Social Networks as Public Health Treasure Troves
Here’s a bit of a recent thread on QuitNet, an online social forum to help people quit smoking, tagged “Can’t STOP the Tears:”
Gidget74: “I am crying a lot for no reason. I just think of it as another way for my body to purge the nicotine.”
divinem: “I shed an ocean of tears during my first year. Let them wash away the pain deep inside. Quitting takes us to new heights – and depths”
lynnTheSurvivor: “Thank you ALL so much J! Feeling better today J”
kickthehabit101: “Glad you are better…one thing about getting so far down…the only way to go st up!”
lynnTheSurvivor: “I think the world of you! Thanks hunny!”
That conversation may look like a run-of-the-mill online chat to you, but to Professor Damon Centola, a researcher at MIT’s Sloan School of Management, it is a new kind of laboratory — and an example of a potential goldmine of information on how to help people live healthier lives.
“Online health environments may provide a brand new opportunity for research on the social determinants of health,” he said.
Centola published a paper in the American Heart Association’s journal Circulation last month on how Facebook, Twitter and specialized social networks like QuitNet form a new frontier for researching health behavior. He analyzed the results of several studies examining the link between online influence and health behaviors, which suggest successes in behaviors like smoking cessation, exercise and medication compliance can be shaped by interactions over web-based social platforms.
It’s no shocker that social networks can influence behavior — everything from succeeding at Weight Watchers, for instance, to actually getting a mammogram after years of delays and canceled appointments. What Centola is fired up about is the idea that online social forums are treasure troves for gleaning real-time behavioral data, the gold nuggets needed for realizing the gold standard approach to scientific research, the randomized control trial. “Large scale public health theories typically cannot be tested experimentally,” he says.
To do that, researchers would have to compare the outcomes of social interventions on entirepopulations; a daunting task.
Randomized control trials have traditionally been almost exclusively the domain of physical scientists. Social scientists studying behavior, like Centola, have been stuck with the murkier method of the observational study. Though they produce important associative pictures, like howtelevision habits of 20 plus hours a week are linked to significantly shriveled sperm counts, observational studies can leave causal considerations shrouded in mystery.

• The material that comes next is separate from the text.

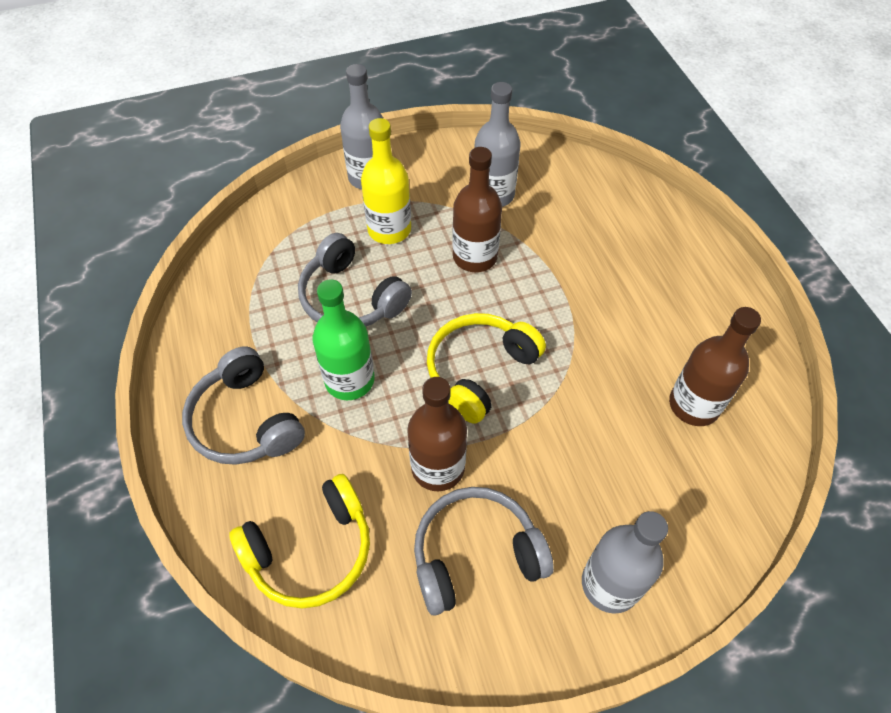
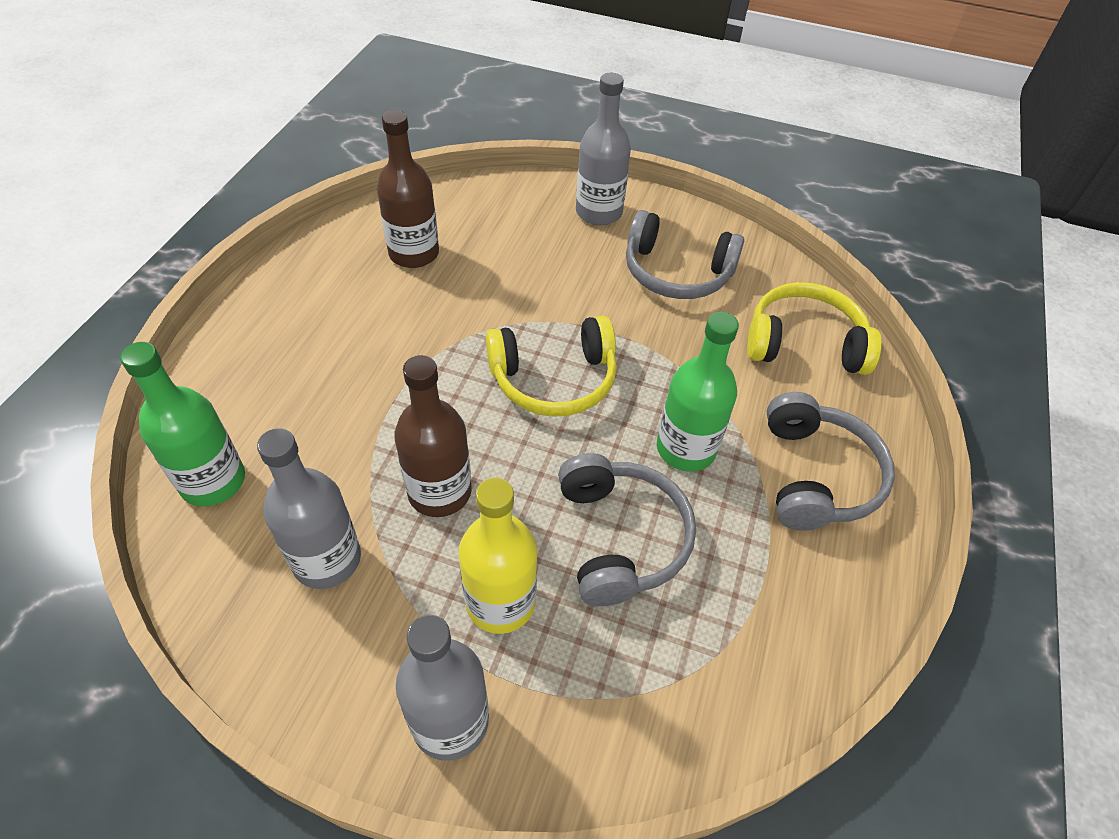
camera: 145 degrees left, 5 degrees down
brown bottle [407,377,467,491] -> none
none -> green bottle [120,342,245,507]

Ambiguous results often mean unclear policy recommendations coming from behavioral scientists, but Centola says that his method could change all of that He says the potential to use social media for the basis of such experiments is vast because, “hundreds of thousands, or in some cases, millions of people are participating in these online communities, making these sites active domains of public health.”
Is the idea that what happens on Facebook stays on Facebook really the case these days? Centola suggests that some researchers consider the digital universe to be an entirely separate space from the “real world” where you actually have to interact with people face to face. “Online and offline behaviors are two different worlds of research right now,” he says. “The suggestion [in this study] is that these are all interacting problems.”
Centola argues that these online networks are not mere proxies of what happens in real-life, but they are actually interactive spaces embedded in the real-life, modern experience. “My goal is to connect these online health interactions with real offline health outcomes, such as changes in medication, blood pressure, and obesity,” he says.
But what about my grandma who has never even touched a computer, never mind tweeting about, say, osteoporosis prevention? There remain vast segments of the population who don’t access online interactive spaces. Centola appreciates the problem of the “Digital Divide.”
“With the excitement over the Internet and a number of sources of big data, even in observational data, the representativeness of the population can get lost,” he says.
Centola explains that his online methods for data collection do not eclipse the standard practices of social science research. Rather, he says, his methods should be considered complimentary to other modes of data-gathering.
So what does the future hold for using online networks to analyze health behavior? Centola thinks his method holds a lot of promise for the future of public health intervention design, but the implications are only now beginning to be explored. “[The study is] meant to be thought provoking in terms of what the potential is in doing massive, significant research online on changes in health behavior.”